WORK ITEM:
All lines below between the line with "[69,362,245,383] PageJS's Easy-learn" and the line with "(821, 116) none", including both, must be copied exactly, and the pictures must be omitted.

--- START ---

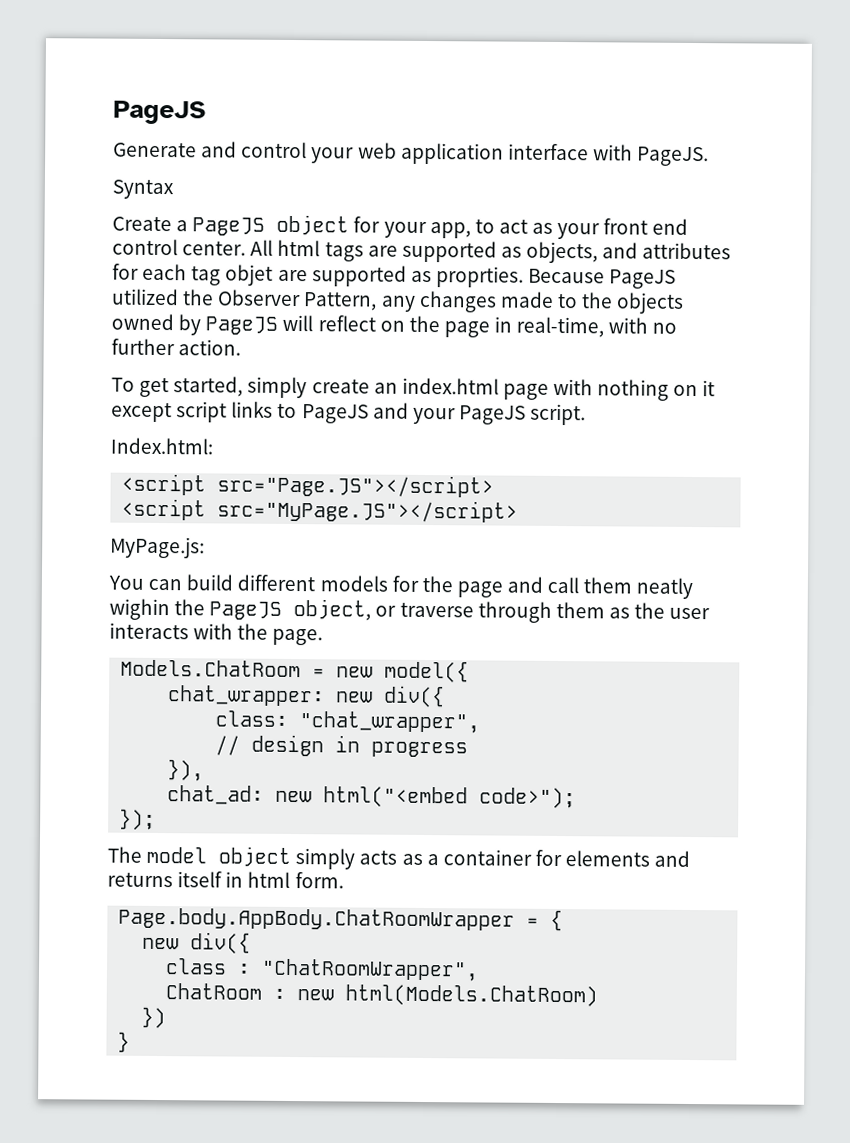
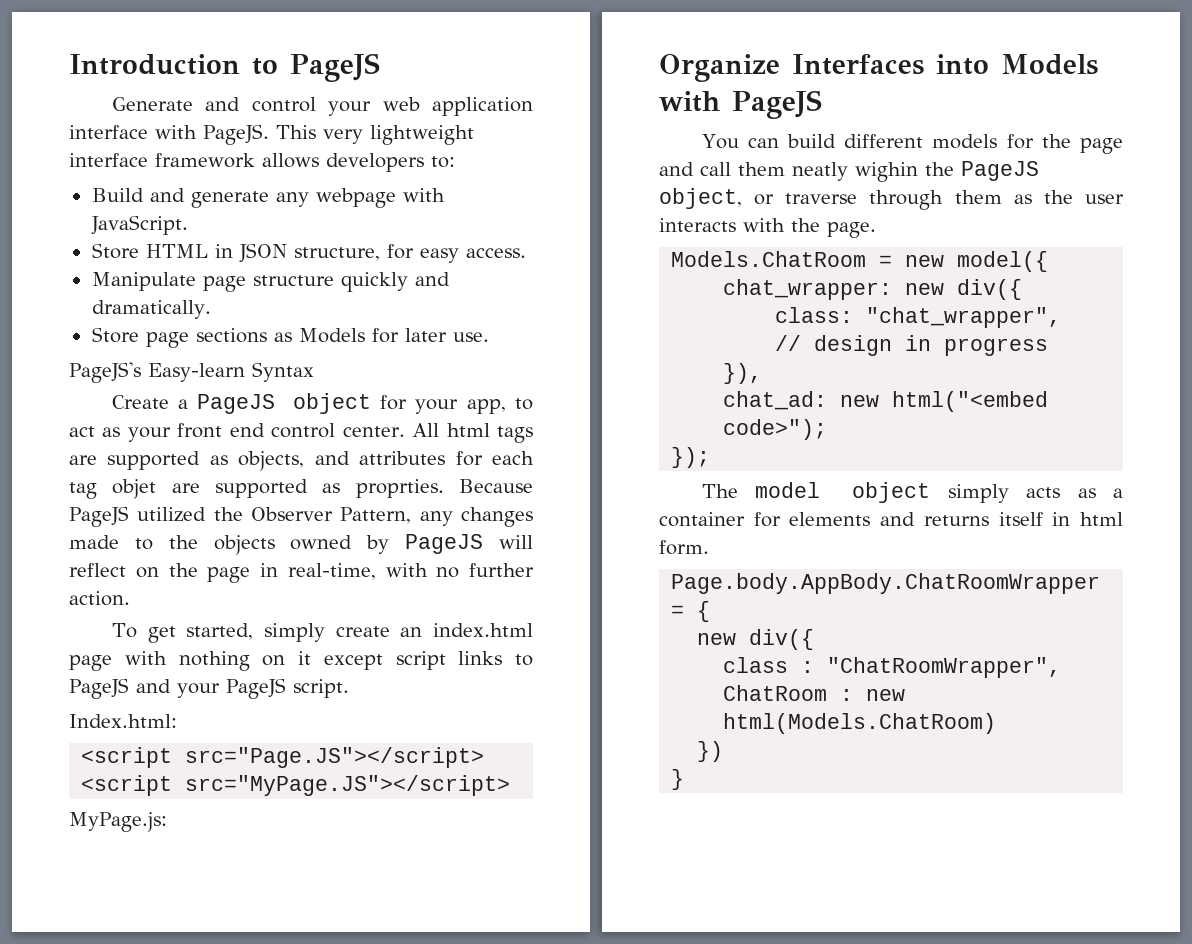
(113, 112) none -> [69,54,278,75] Introduction to
(710, 156) // -> [275,125,474,145] [69,153,455,172] [91,188,445,208] [90,215,188,235] [91,243,526,263] [91,272,450,292] [91,300,211,319] [91,327,489,348] [69,362,245,383] This very lightweight interface framework allows developers to: // Build and generate any webpage with JavaScript. // Store HTML in JSON structure, for easy access. // Manipulate page structure quickly and dramatically. // Store page sections as Models for later use. // PageJS's Easy-learn
(205, 547) none -> [659,54,1098,82] [659,90,822,119] // Organize Interfaces into Models with PageJS

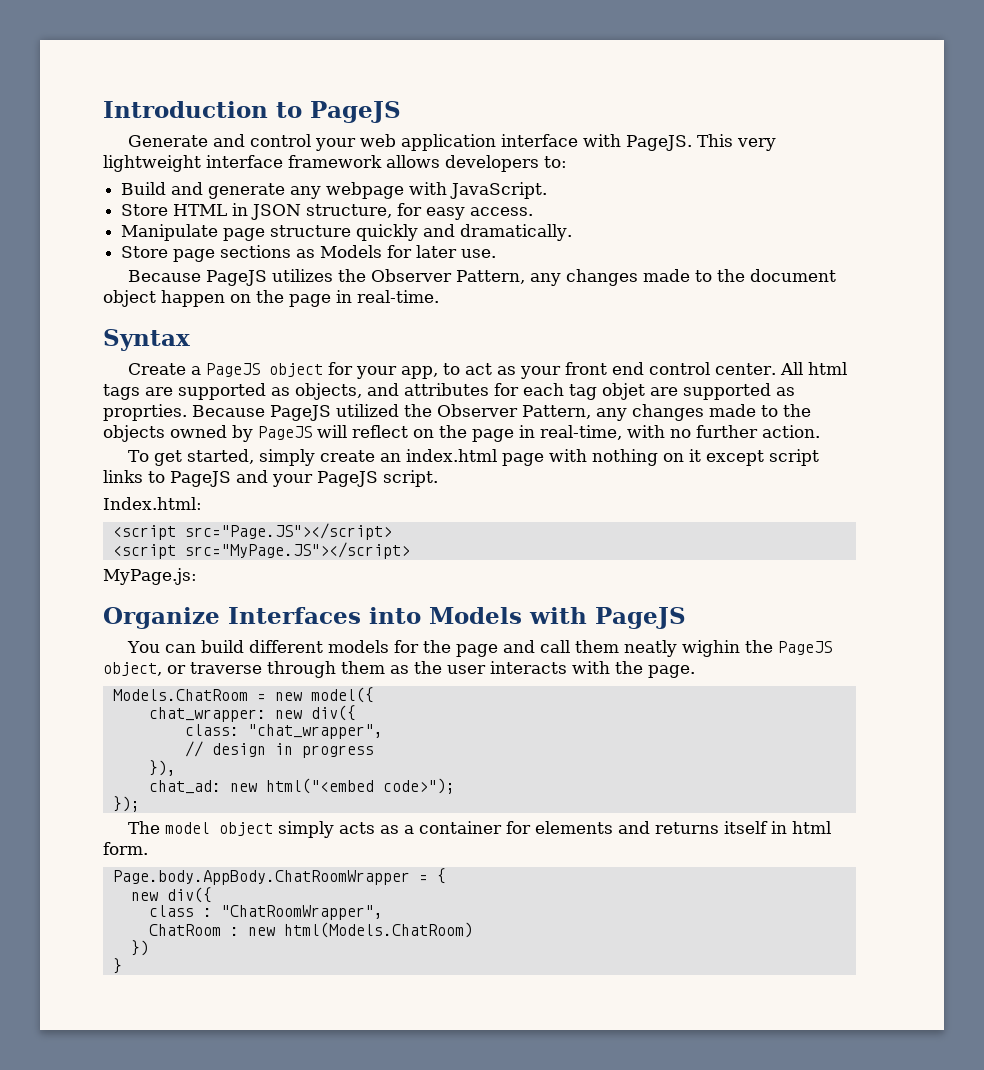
[69,362,245,383] PageJS's Easy-learn -> [128,269,837,286] [103,290,439,307] Because PageJS utilizes the Observer Pattern, any changes made to the document object happen on the page in real-time. //

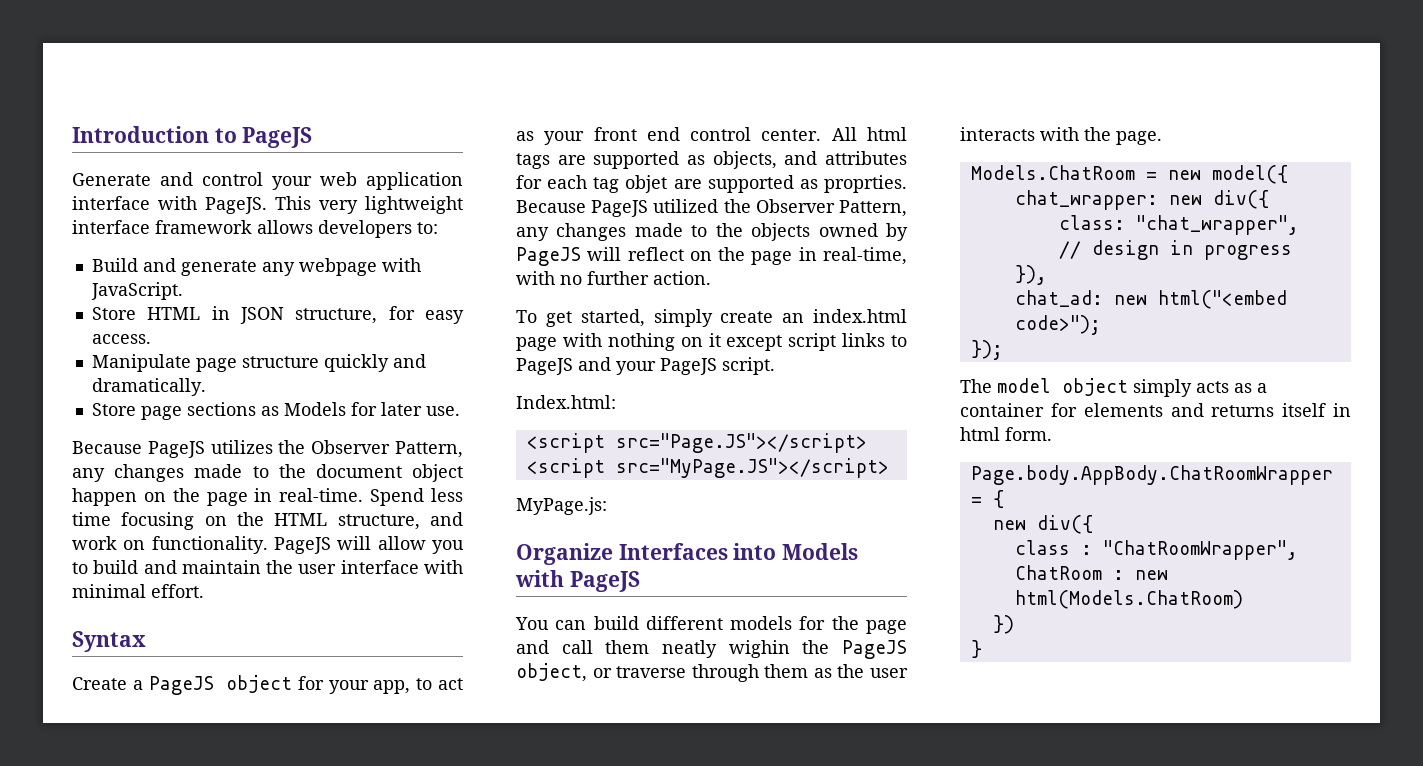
(439, 296) none -> [370,488,463,506] [72,512,463,530] [72,536,464,554] [72,560,463,574] [72,584,204,598] Spend less time focusing on the HTML structure, and work on functionality. PageJS will allow you to build and maintain the user interface with minimal effort.

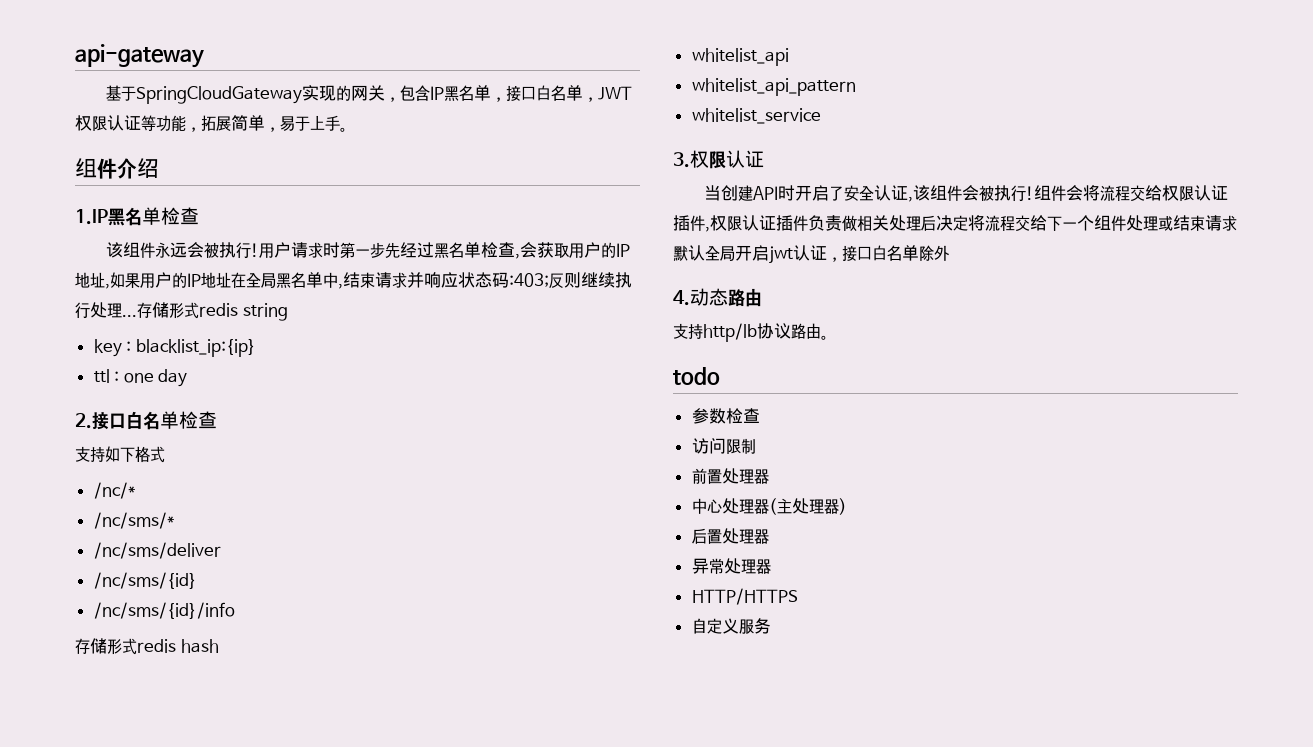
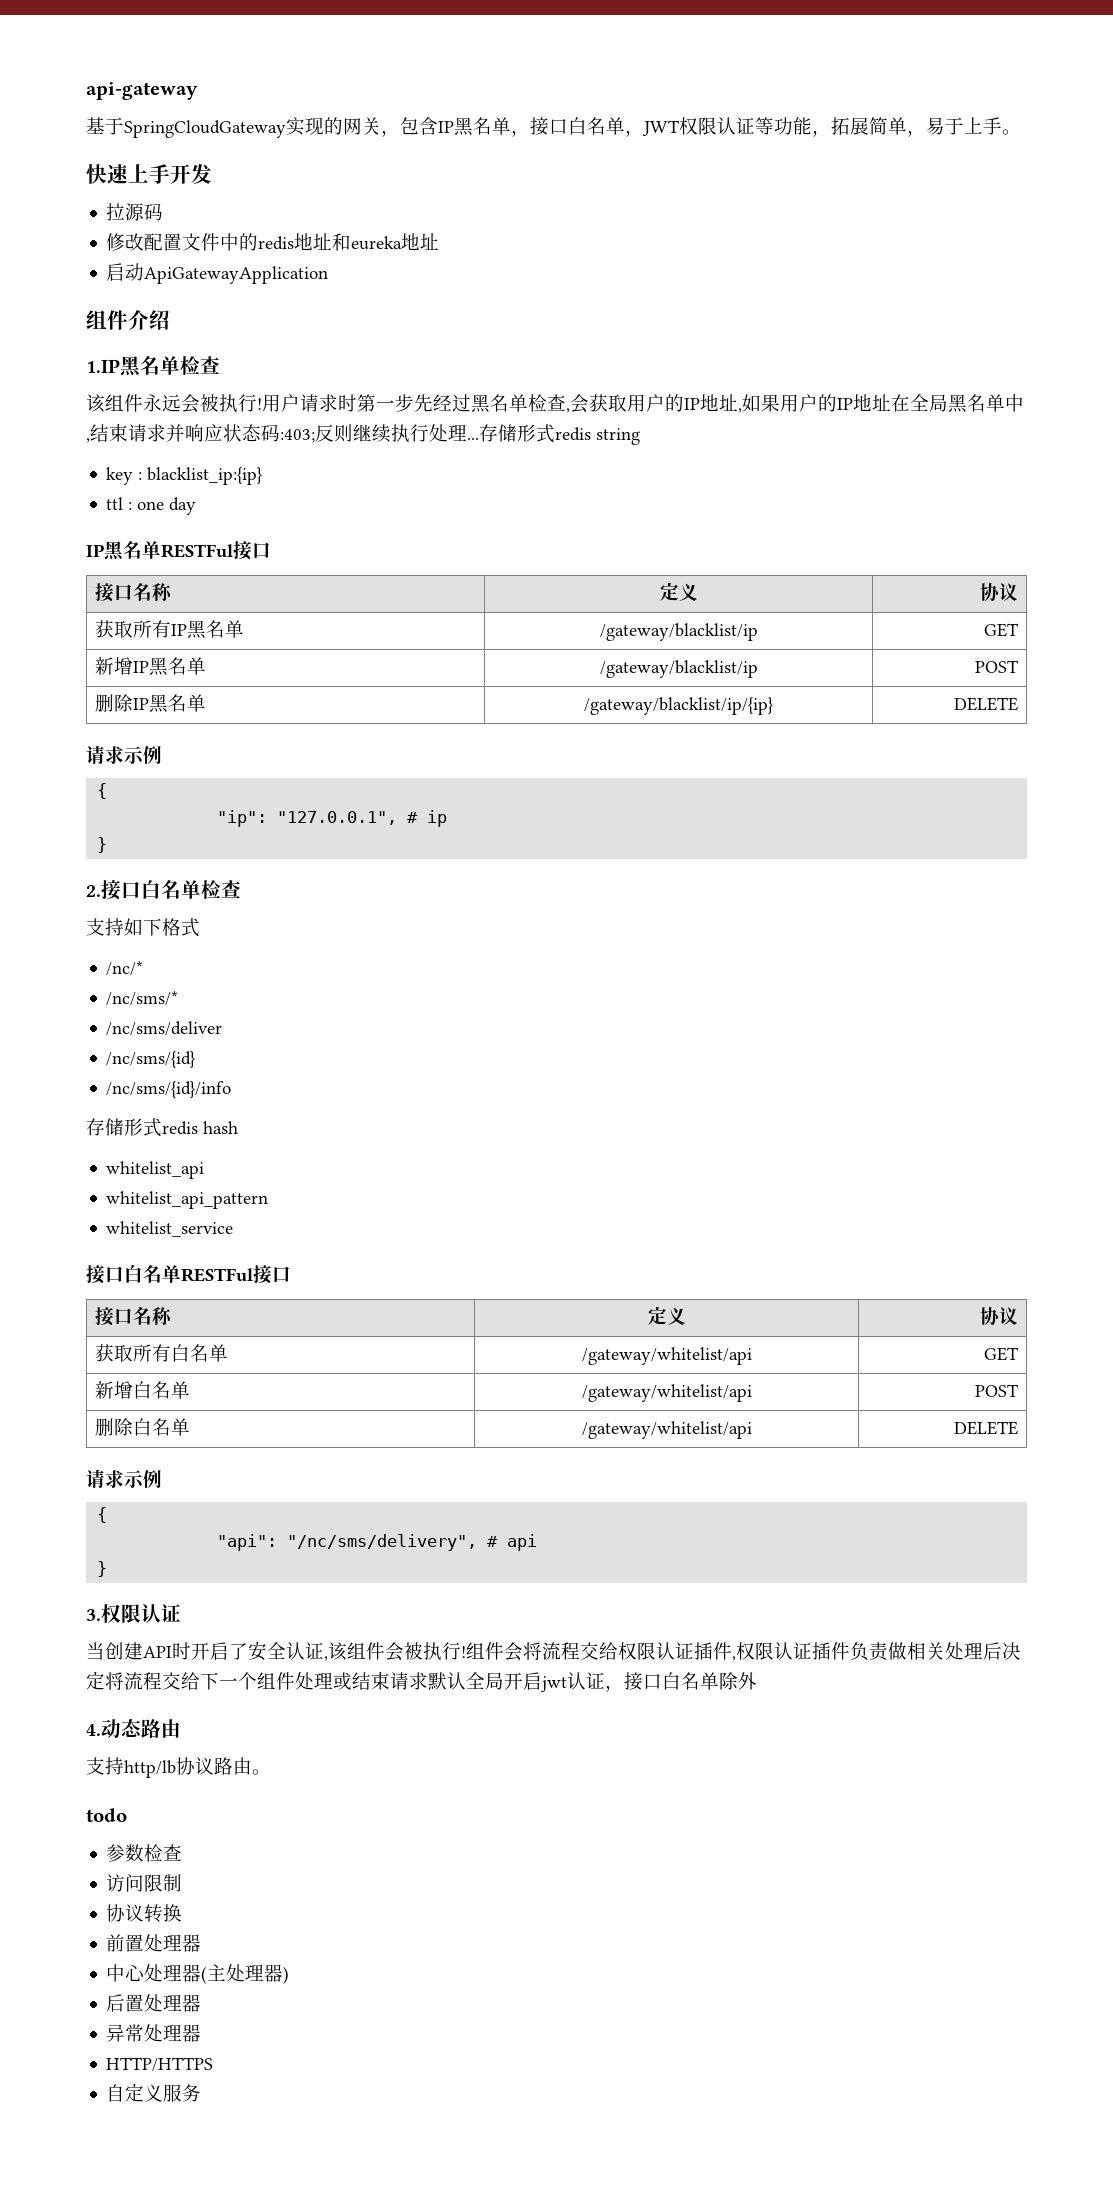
(348, 129) none -> [86,164,212,184] [106,203,164,221] [106,233,440,251] [106,263,329,284] // 快速上手开发 // 拉源码 // 修改配置文件中的redis地址和eureka地址 // 启动ApiGatewayApplication
(188, 378) none -> [86,541,271,561] [94,583,172,602] [659,582,698,601] [980,583,1019,601] [94,620,244,639] [599,623,758,641] [984,623,1019,637] [94,657,206,676] [599,660,758,678] [975,660,1019,673] [94,694,206,713] [584,697,773,715] [954,697,1019,711] [86,745,162,765] [97,783,108,799] [217,810,448,827] [97,837,108,853] // IP黑名单RESTFul接口 // 接口名称 | 定义 | 协议 // 获取所有IP黑名单 | /gateway/blacklist/ip | GET // 新增IP黑名单 | /gateway/blacklist/ip | POST // 删除IP黑名单 | /gateway/blacklist/ip/{ip} | DELETE // 请求示例 // { // "ip": "127.0.0.1", # ip // }
(821, 116) none -> [86,1265,291,1284] [94,1307,172,1326] [647,1306,686,1325] [980,1307,1019,1325] [94,1344,228,1362] [581,1347,752,1365] [984,1347,1019,1361] [94,1381,190,1399] [581,1384,752,1402] [975,1384,1019,1397] [94,1418,190,1436] [581,1421,752,1439] [954,1421,1019,1435] [86,1469,162,1489] [97,1507,108,1523] [217,1534,538,1551] [97,1561,108,1577] // 接口白名单RESTFul接口 // 接口名称 | 定义 | 协议 // 获取所有白名单 | /gateway/whitelist/api | GET // 新增白名单 | /gateway/whitelist/api | POST // 删除白名单 | /gateway/whitelist/api | DELETE // 请求示例 // { // "api": "/nc/sms/delivery", # api // }
(756, 446) none -> [106,1904,183,1923] // 协议转换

--- END ---

ANSWER TO THE PROBLEM:
[69,362,245,383] PageJS's Easy-learn -> [128,269,837,286] [103,290,439,307] Because PageJS utilizes the Observer Pattern, any changes made to the document object happen on the page in real-time. //

(439, 296) none -> [370,488,463,506] [72,512,463,530] [72,536,464,554] [72,560,463,574] [72,584,204,598] Spend less time focusing on the HTML structure, and work on functionality. PageJS will allow you to build and maintain the user interface with minimal effort.

(348, 129) none -> [86,164,212,184] [106,203,164,221] [106,233,440,251] [106,263,329,284] // 快速上手开发 // 拉源码 // 修改配置文件中的redis地址和eureka地址 // 启动ApiGatewayApplication
(188, 378) none -> [86,541,271,561] [94,583,172,602] [659,582,698,601] [980,583,1019,601] [94,620,244,639] [599,623,758,641] [984,623,1019,637] [94,657,206,676] [599,660,758,678] [975,660,1019,673] [94,694,206,713] [584,697,773,715] [954,697,1019,711] [86,745,162,765] [97,783,108,799] [217,810,448,827] [97,837,108,853] // IP黑名单RESTFul接口 // 接口名称 | 定义 | 协议 // 获取所有IP黑名单 | /gateway/blacklist/ip | GET // 新增IP黑名单 | /gateway/blacklist/ip | POST // 删除IP黑名单 | /gateway/blacklist/ip/{ip} | DELETE // 请求示例 // { // "ip": "127.0.0.1", # ip // }
(821, 116) none -> [86,1265,291,1284] [94,1307,172,1326] [647,1306,686,1325] [980,1307,1019,1325] [94,1344,228,1362] [581,1347,752,1365] [984,1347,1019,1361] [94,1381,190,1399] [581,1384,752,1402] [975,1384,1019,1397] [94,1418,190,1436] [581,1421,752,1439] [954,1421,1019,1435] [86,1469,162,1489] [97,1507,108,1523] [217,1534,538,1551] [97,1561,108,1577] // 接口白名单RESTFul接口 // 接口名称 | 定义 | 协议 // 获取所有白名单 | /gateway/whitelist/api | GET // 新增白名单 | /gateway/whitelist/api | POST // 删除白名单 | /gateway/whitelist/api | DELETE // 请求示例 // { // "api": "/nc/sms/delivery", # api // }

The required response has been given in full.